One model of understanding vocational discernment that I believe holds the inner and outer, objective and subjective in a healthy and helpful tension is the work of ethicist John Haughey. Haughey roots his perspectives on calling in the works of theologian Bernard Lonergan, and through them concludes that discerning one’s vocation requires three conversions. The first is an intellectual conversion. This conversion requires that an individual discerns the truths of the world around them and then adjusts their perspective on the world accordingly. It is literally a reality check. The second is a moral conversion. Here the meaning of one’s understanding of reality is discerned with the assistance of one’s community. And by community Haughey means that cluster of people who speak most directly and helpfully into your life, such as a faith community. The last conversion is an affective conversion, where one responds to the moral issues discerned in conversation with one’s community with an attitude of love. An example of this sort of conversion trifecta might be a parent who hears a commencement address at a child’s graduation about the decline in education funding in public schools and the need for volunteers in schools. This person, now with a revised understanding of a reality in their world, raises the possibility of getting more involved in the public schools as a volunteer with both family and their church community. After receiving affirmation from that person’s community, this person begins a life-long commitment to resourcing their local schools, their teachers, and students. Discerning one’s calling, according to Haughey, is a multi-staged process.

What I see as so helpful is that Haughey assumes both an inner conviction arising from a revision of one’s opinion of the world and one’s role in it, along with an external, objective conversation with others who see both the individual and the world from a different perspective and can reinforce and challenge them as necessary. Yet in the end, Haughey from an ethical perspective, looks at the process of discernment as one in which the individual finds fulfillment in their role in society and its contribution to the greater good. This is ultimately not an exercise in self-sacrifice and altruism. Instead it assumes that God has created us for community and we are most ourselves when we exercise our gifts and talents in, through and for community, contributing to the greater good.

For artists, even artists of faith, this moral or ethical dimension may seem a bit forced. However, if one senses a passion about art and their involvement with it in whatever way, and corroborating gifts and passions are discerned by an invested community of friends and colleagues, then their contribution should and can be a benefit to the larger world. It simply identifies that art—its potential for inviting us to see the world and ourselves in new ways—is a contribution to the world at large, not simply an exercise in self-expression. In fact artists may be one of the major contributing factors to intellectual conversion, which may frequently begin as an affective response to a work or works of art. Even those who are passionate about service to those of the least adequate means would acknowledge that those on the margins of our society and its economy benefit from art and beauty.

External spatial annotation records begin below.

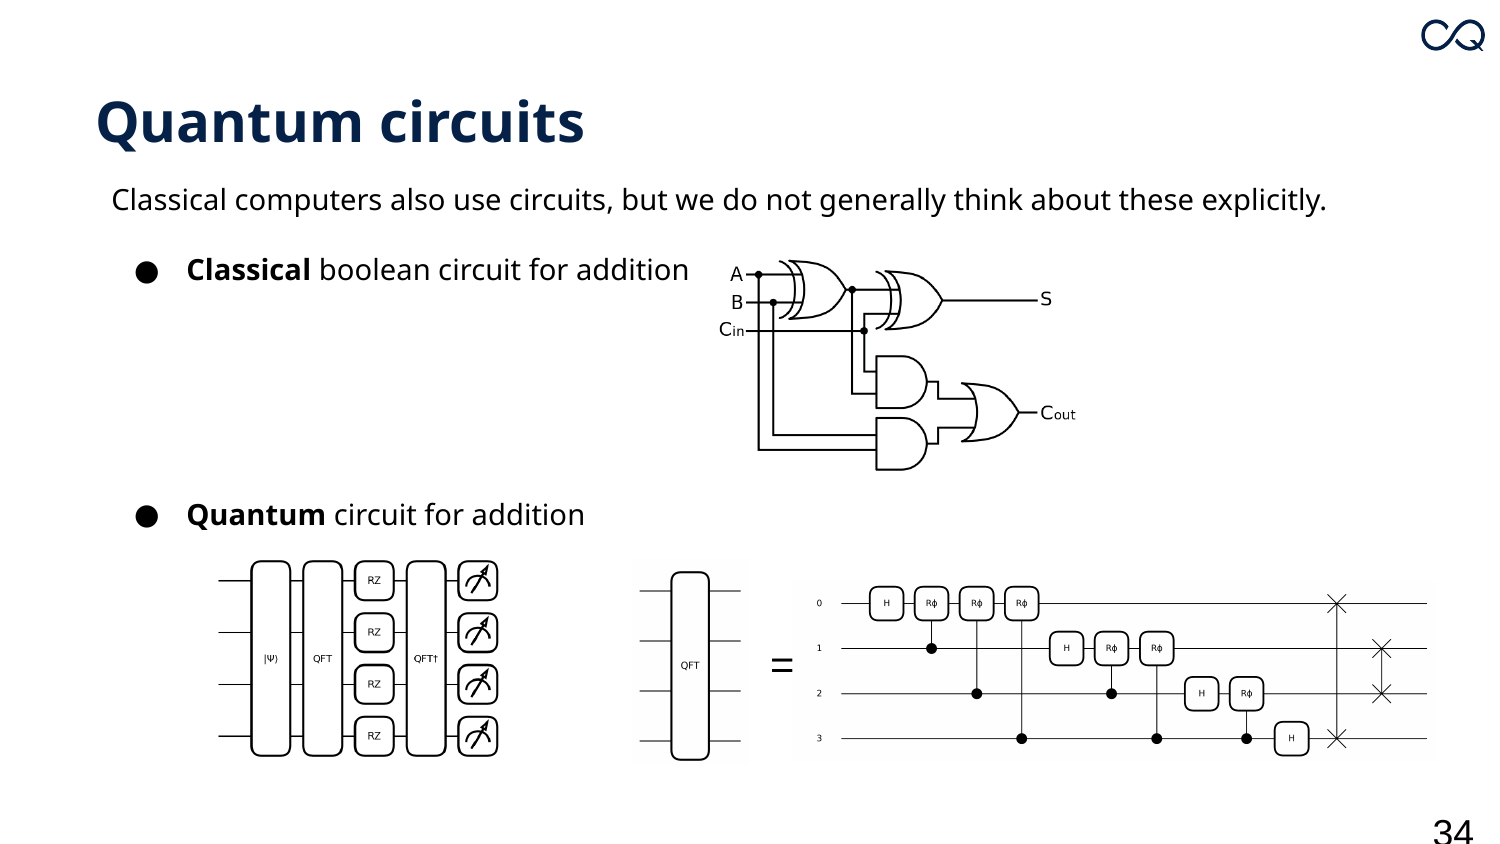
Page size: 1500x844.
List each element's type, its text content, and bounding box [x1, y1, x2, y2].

picture [713, 248, 1083, 484]
picture [792, 581, 1437, 762]
text_box Classical computers also use circuits, but we do not generally think about these explicitly. Classical boolean circuit for addition Quantum circuit for addition [96, 166, 1347, 791]
picture [1421, 19, 1485, 51]
picture [632, 558, 750, 766]
text_box = [755, 622, 812, 702]
title Quantum circuits [79, 71, 1347, 173]
picture [209, 546, 521, 762]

What I learned through Haughey’s work is the challenge of making decisions well, especially fork in the road decisions that can lead a person in two very different directions with very different outcomes. It requires an ability to take a personal inventory of one’s passions, abilities and skills as it responds to one’s evolving view of the world. At the same time, it assumes that one lives not in isolation but in community, a community who values not only the individual’s passions but the needs of the community, and how an individual can find personal fulfillment and make positive contribution to the world. These types of question are asked repeatedly throughout one’s life, honing one’s direction and evaluating life’s opportunities and choices.

In the end it is a process in which a vision of mutual confirmation is identified, where the external and internal speak in harmony. As James Joyce wrote, “His heart trembled in an ecstacy of fear and his soul was in flight….This was the call of life to his soul, not the dull gross voice of the world of duties and despair.” Discovering this voice is not always easy, but it is always worth the effort. Otherwise we have silenced the contribution we can joyfully offer to our world, our God and even ourself.

Todd E. Johnson is the William K. and Delores S. Brehm Associate Professor of Worship, Theology, and the Arts. He also serves as the Theological Director for the Brehm Center. Todd is the coauthor of Living Worship: A Multimedia Resource for Students and Leaders (2010), coeditor of Common Worship in Theological Education (2010), the editor of The Conviction of Things Not Seen: Worship and Ministry in the 21st Century (2002), and coauthor of Performing the Sacred: Theology and Theatre in Dialogue (2009).